» **Activités**:
A: Modifiez le texte sur le bassin du lac Tchad de « Pour Dr Ibrahim » à « Ibrahim Oumar Modibbo. » en remplaçant « l’éducation » par « la formation ».
B: Répondez s'il vous plaît à ces questions sur le texte sur le bassin du lac Tchad :
(i) Dans quelle ville se tient la conférence ?
(ii) Quelle fonction occupe Dr Ibrahim Oumar Modibbo ?
(iii) Sur quoi l'accent devrait-il être mis, selon lui ?
C: Reprenez le texte sur le bassin du lac Tchad à la suite de sa dernière phrase et poursuivez-le.

» **Texte de lecture**:
<<<<

Bassin du Lac Tchad

La question du développement durable du bassin du Lac Tchad au centre d’une conférence internationale à N’Djamena.

 

La capitale tchadienne abrite depuis ce lundi la deuxième conférence internationale du bassin du lac Tchad. Selon Dr Ibrahim Oumar Modibbo, le chargé de mission permanent du Nigeria auprès des Nations Unies,  l’objectif n’est pas la recherche des solutions rapides, au contraire, la recherche de développement durable dans le bassin du Lac Tchad.

Pour Dr Ibrahim Oumar Modibbo, si nous pouvons avoir tous accès à de l’eau potable, cela signifie que beaucoup de personnes seront en bonne santé. L’accessibilité à de l’eau potable par toutes les couches sociale peut permettre de réduire le taux de mortalité dans les différents pays du bassin du Lac Tchad va-t-il fait remarquer.

Le chargé de mission permanant du Nigeria auprès des Nations Unies a affirmé également la nécessité de développer les capacités humaines dans les petits villages. Par ailleurs, il indique que l’accent devrait être mis sur l’éducation. D’après lui, si un enfant est bien éduqué, il peut devenir quelqu’un de capable dans la société et soutenir toute sa famille. Nous encourageons de ce fait les gens à prendre leur destin en main à laisser entendre Dr Ibrahim Oumar Modibbo.

>>>>

» **Documents de travail**:
<<<<

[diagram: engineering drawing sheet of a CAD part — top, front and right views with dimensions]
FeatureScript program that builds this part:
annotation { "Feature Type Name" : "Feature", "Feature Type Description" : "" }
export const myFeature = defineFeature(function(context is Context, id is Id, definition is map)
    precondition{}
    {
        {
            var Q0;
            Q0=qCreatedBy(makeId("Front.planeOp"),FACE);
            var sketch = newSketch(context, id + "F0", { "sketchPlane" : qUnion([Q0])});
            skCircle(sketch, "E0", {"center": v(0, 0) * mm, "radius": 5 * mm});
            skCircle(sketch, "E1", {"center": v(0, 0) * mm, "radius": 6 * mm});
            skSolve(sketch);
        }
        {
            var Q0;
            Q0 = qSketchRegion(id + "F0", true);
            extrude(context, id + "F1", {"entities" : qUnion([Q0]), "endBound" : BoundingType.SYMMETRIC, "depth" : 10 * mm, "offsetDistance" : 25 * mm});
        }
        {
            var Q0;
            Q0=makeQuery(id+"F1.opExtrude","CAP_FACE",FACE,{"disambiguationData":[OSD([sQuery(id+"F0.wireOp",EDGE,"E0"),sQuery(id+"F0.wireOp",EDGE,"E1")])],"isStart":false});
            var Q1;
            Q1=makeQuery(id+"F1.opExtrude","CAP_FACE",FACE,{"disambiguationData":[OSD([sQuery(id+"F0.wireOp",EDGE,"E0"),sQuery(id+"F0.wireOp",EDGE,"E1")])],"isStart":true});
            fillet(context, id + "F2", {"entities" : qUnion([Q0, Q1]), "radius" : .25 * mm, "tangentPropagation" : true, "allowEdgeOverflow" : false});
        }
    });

>>>>

» **Corrigé**:
A:
Pour Dr Ibrahim Oumar Modibbo, si nous pouvons avoir tous accès à de l’eau potable, cela signifie que beaucoup de personnes seront en bonne santé. L’accessibilité à de l’eau potable par toutes les couches sociale peut permettre de réduire le taux de mortalité dans les différents pays du bassin du Lac Tchad va-t-il fait remarquer.

Le chargé de mission permanant du Nigeria auprès des Nations Unies a affirmé également la nécessité de développer les capacités humaines dans les petits villages. Par ailleurs, il indique que l’accent devrait être mis sur la formation. D’après lui, si un enfant est bien éduqué, il peut devenir quelqu’un de capable dans la société et soutenir toute sa famille. Nous encourageons de ce fait les gens à prendre leur destin en main à laisser entendre Dr Ibrahim Oumar Modibbo.

B:
(i) À N’Djamena.
(ii) Il est chargé de mission permanent du Nigeria auprès des Nations Unies.
(iii) Sur l’éducation.

C:
Dr Ibrahim Oumar Modibbo a rappelé lui-même venir d’une région rurale car étant  née au village.

Pour le président le président de l’association tchadienne la plume pour la culture et le développement APCD, Dr Daïrou Sidiki, cité par les médias locaux, le bassin du Lac-Tchad  reste l’une des régions du monde confrontées aux innombrables défis auxquels s’adressent le objectifs du développement durable notamment le changement climatique, les conflits armés, les afflux des réfugiés et bien d’autres facteurs. Selon toujours lui, il est impératif de faire bénéficier aux habitants du bassin du lac Tchad, les retombées de l’innovation technologique moderne à savoir, l’énergie renouvelable, la gestion durable des eaux, les technologies de  l’information et de la communication et la nécessité de former la jeunesse de cette région suivant des approches des technologies innovantes.